"Anche il chiodo ha una testa, però non ci ragiona: la stessa cosa capita a più d'una persona".
Parole di Gianni Rodari. Parole che rimugino spesso quando penso a Gianni Chiodi, che di Rodari ha il nome ma non la testa.
Inevitabile il parallelismo con Chiodi se si parla del politico Befacchia, poichè egli fu il grande sconfitto alle elezioni comunali di Teramo del 2004, quando ebbe inizio l'era Chiodi, meglio conosciuta come "Modello Teramo".
E si deve ricordare come in quella campagna elettorale l'errore del centrosinistra fu strategico: Chiodi partiva con una investitura di gran lunga precedente quella di Befacchia, che pure fece breccia e giunse ad un passo dalla vittoria.
Meglio nascere fortunati che figli di re, e il professore politicamente non è certo stato fortunato.
Alle successive elezioni del 2009 Befacchia era un colonnello ma non il generale, eppure il vento della sconfitta lo ha travolto con ancora maggiore veemenza.
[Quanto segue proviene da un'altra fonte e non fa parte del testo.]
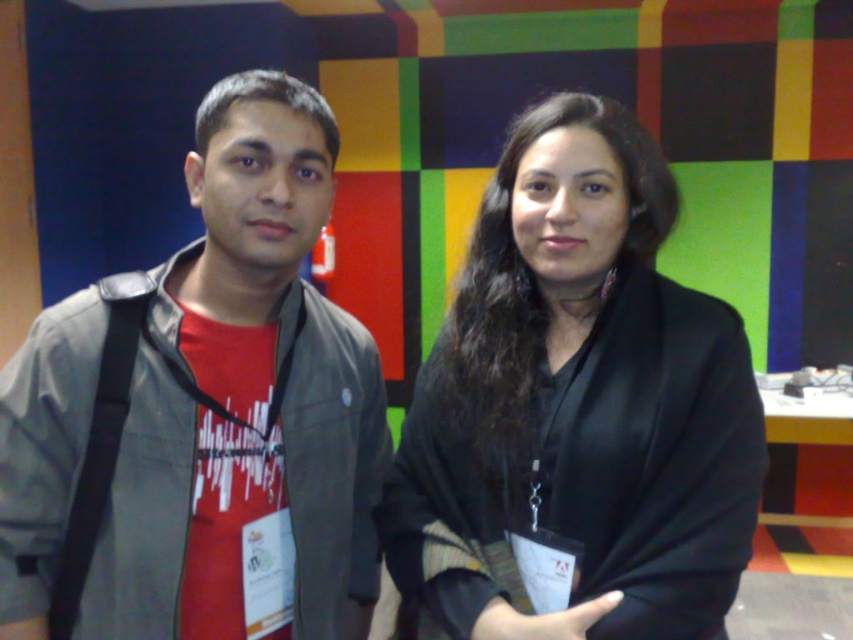
Can you confirm if matte gray jacket at left is wider than black matte/black fabric at center?

No, matte gray jacket at left is not wider than black matte/black fabric at center.

Is point (387, 460) closer to viewer compared to point (619, 264)?

No.

I want to click on matte gray jacket at left, so click(207, 416).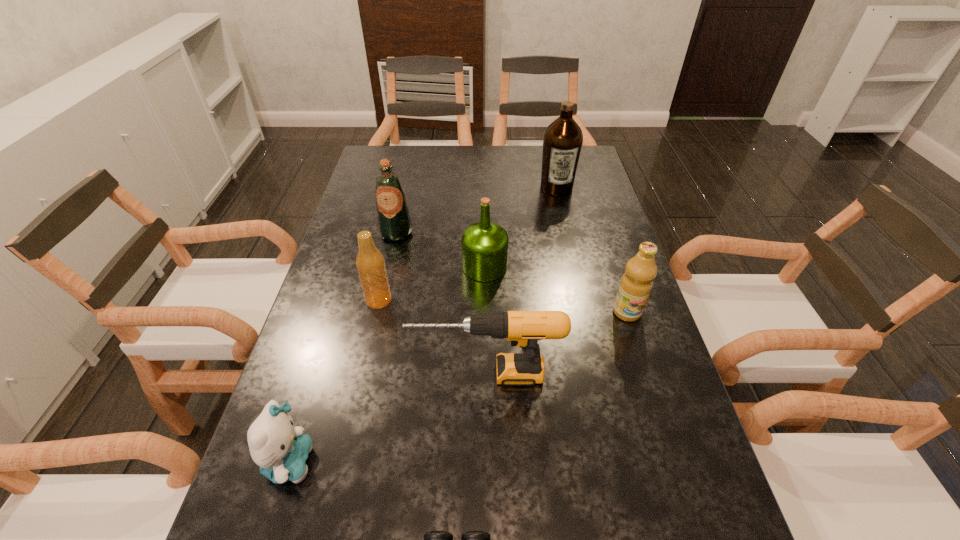
This screenshot has width=960, height=540. Find the location of `the seventh tallest object`. the seventh tallest object is located at coordinates (280, 450).

The image size is (960, 540). What are the coordinates of `kitten` in the screenshot? It's located at (280, 450).

This screenshot has height=540, width=960. In order to click on vacant position located on the label of the third olive oil from left to right in this screenshot , I will do `click(570, 249)`.

The width and height of the screenshot is (960, 540). What are the coordinates of `vacant space positioned on the front-facing side of the leftmost olive oil` in the screenshot? It's located at (374, 333).

Find the location of `vacant area situated 0.380m on the front of the second olive oil from left to right`. vacant area situated 0.380m on the front of the second olive oil from left to right is located at coordinates (487, 416).

Find the location of a particular element. vacant space located 0.230m on the front of the beer bottle is located at coordinates (358, 392).

Where is `vacant region located on the label of the nearest olive oil`? vacant region located on the label of the nearest olive oil is located at coordinates (646, 373).

This screenshot has height=540, width=960. Identify the location of free spot located 0.260m on the handle side of the drill. (291, 373).

Locate an element on the screen. vacant region located on the handle side of the drill is located at coordinates (342, 373).

Image resolution: width=960 pixels, height=540 pixels. Find the location of `vacant space located on the handle side of the drill`. vacant space located on the handle side of the drill is located at coordinates (356, 373).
Con ogni probabilità la sua carriera in consiglio comunale si conclude con la sua lettera di dimissioni, splendida e crudele, che si conclude con un terrifico anatema: "Mi sia concesso di formulare l'augurio alla mia città; che con un sussulto di orgoglio e di amore i giovani di Teramo, riscoprano i sentimenti civili, di libertà e di patria, che guidarono gli Orsini e i Capuani e quanti riscattarono con gesta eroiche un ventennio di inerzia e di rassegnazione, per avviare una rinascita morale della città, senza la quale la precarietà grigia del presente fluirà irreversibile verso la decadenza del domani".
Destino cinico e baro: Befacchia ha incarnato una idea di amministrazione alta, forbita, mite, elegante, nobile, colta, una idea lontana dall'immaginario collettivo dei cittadini, incarnato dal commercialista giovane e bello che ha poi sedotto anche Berlusconi all'atto della candidatura a governatore.
Befacchia è stato l'uomo giusto al momento sbagliato, colui che le circostanze hanno costretto a recitare la parte del perdente. E il perdente è il ruolo più bello, quello che rappresenta la cifra dell'umano, destinato geneticamente alla morte.
Il fallimento del professore racchiude in sè la storia di Ettore, l'eroe dei troiani, l'eroe sconfitto.
Nonostante l'Iliade sia stata scritta per celebrare i greci, Omero si innamora del nemico e il suo poema si tramuta da monumento ai vincitori a celebrazione dei vinti.
Il metro della vittoria non può essere l'unico parametro di giudizio, anzi, esso è subordinato ai valori della patria e della famiglia, che pongono Ettore su di un gradino più alto perfino di quello di Ulisse.
Chiodi ha rappresentato Ulisse, furbo, scaltro, diplomatico, manipolatore, al passo con i tempi che ha saputo interpretare.
Befacchia rimarrà sempre come lo struzzo della casa editrice Einaudi, colto nell'atto di ingoiare un chiodo con attorno il motto: "spiritus durissima coquit", cioè letteralmente “lo spirito digerisce anche le cose più dure”, a rappresentare una volontà capace di digerire anche i chiodi.
Befacchia i suoi chiodi li ha già digeriti, ai teramani resta il rammarico di avere perso una guida sicura mentre Ulisse si prepara all'ennesima fuga verso gli scranni di Roma.
Noi i nostri Chiodi ancora ce li abbiamo sullo stomaco.